旅路 地中海17:フェズ,ネッジャリーン広場の泉/石川 清子



 数年前,モロッコ,フェズ出身の作家のフランス語小説を訳した折に,複雑なメディナで名高いこの古都を訪れる機会があった。事前に地図を頭にたたきこんだものの,いざメディナに入ってみるとどこをどう歩いているのか分からず,案内されるままに,これがブー・イナニア・メデルサ(神学校),これがカラウィーン・モスク, ムーレイ・イドリース廟と興奮気味にカメラに像を収めるのが精一杯だった。
 ホテルに戻って,挨拶がてら作家に報告しようと選んだ絵葉書の写真は,モザイクの美しいネッジャリーン広場の泉。フェズのメディナで生まれ育った人に有名なモスクや荷運びのロバの写真は気恥ずかしく,イスラーム圏の都市を初めて訪れた者にとって,路上で見かけた泉はちょっとした発見だったからだ。なかでもこの泉は壁一面のモザイクと漆喰装飾が見事で,木製の庇,そして緑の瓦屋根と,こぢんまりとバランスが取れている。ミシュランのガイドブックは「水に捧げられた祭壇」と讃えているほどだ。

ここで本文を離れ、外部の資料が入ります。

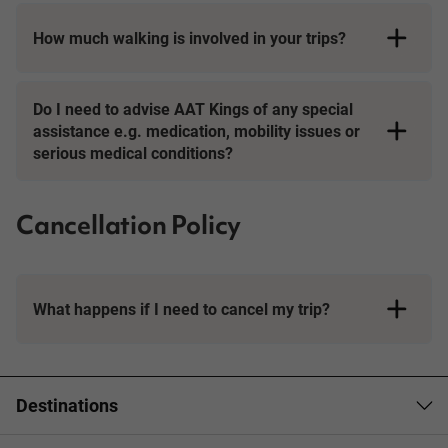
How much walking is involved in your trips?
Day Tours
Do I need to advise AAT Kings of any special
assistance e.g. medication, mobility issues or
serious medical conditions?
Cancellation Policy
What happens if I need to cancel my trip?
Booking Conditions page
Destinations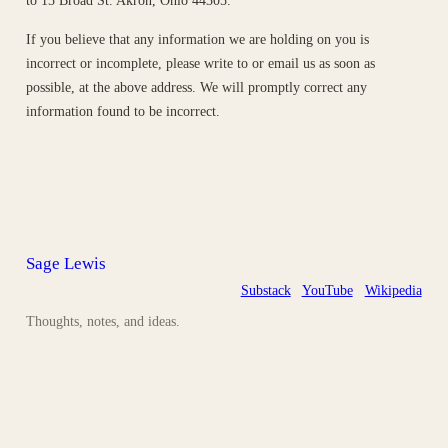
to 15 Broad St. Akron, Ohio 44305.
If you believe that any information we are holding on you is
incorrect or incomplete, please write to or email us as soon as
possible, at the above address. We will promptly correct any
information found to be incorrect.
Sage Lewis
Substack
YouTube
Wikipedia
Thoughts, notes, and ideas.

 イスラーム都市の泉というと,中庭構造の建築物の中央にある噴水や泉水をまず思い浮かべるが,メディナの至る所で水汲み場とおぼしき泉に遭遇する。建物内部の噴水が浄め用や装飾,涼をとるためのものとすると,路上の泉は地域の人々の実用のためのものだろうか。注意深く見ていると,手を洗う人,プラスチックの容器に水を汲んでいく人などがいて,子どもたちは背が低いので
縁石にのって水を汲んでいる。このような街路のほとりの泉は南仏の小さな村々でも目にするが,それらのほとんどが「飲めません」と注意書きされ,目を楽しませる路上の装飾となっているのに対し,フェズの泉は今でも現役で活躍している。
 ネッジャリーン広場はメディナのなかの余白のような空間に複数の道が寄り集まっている場所で,すぐそばに続く指物師のスークにその名をちなんでいる。西欧の広場と大きさを比べようもないが,それでも人やロバの往来が絶えず,長く狭い通りから出てくると一息つきたくなる場所だ。泉の左手奥には18世紀に建てられたフンドゥク(商人宿兼倉庫)があって,フェズがイスラーム圏の都市の例外にもれず,交易の都市だったことが窺える。1990年代に泉を含む広場一帯が修復され,フンドゥクは現在,木工品の美術館になっている。かつては, 遠方からきた商人がフンドゥクでロバの背に荷を積み降ろして,泉でロバを洗ったり水を飲ませたりもしただろう。いや,今でも同じ光景は見られるにちがいない。この泉がフェズのランドマークになっているのは,その美しさもさることながら,都市の広場という人とものが行き交う場の象徴的存在ゆえだろう。それにしても,職人たちの技を凝らした泉で,通過する無数の人に惜しげもなく水を提供するとは,何という贅をフェズは懐に隠しもっていることか。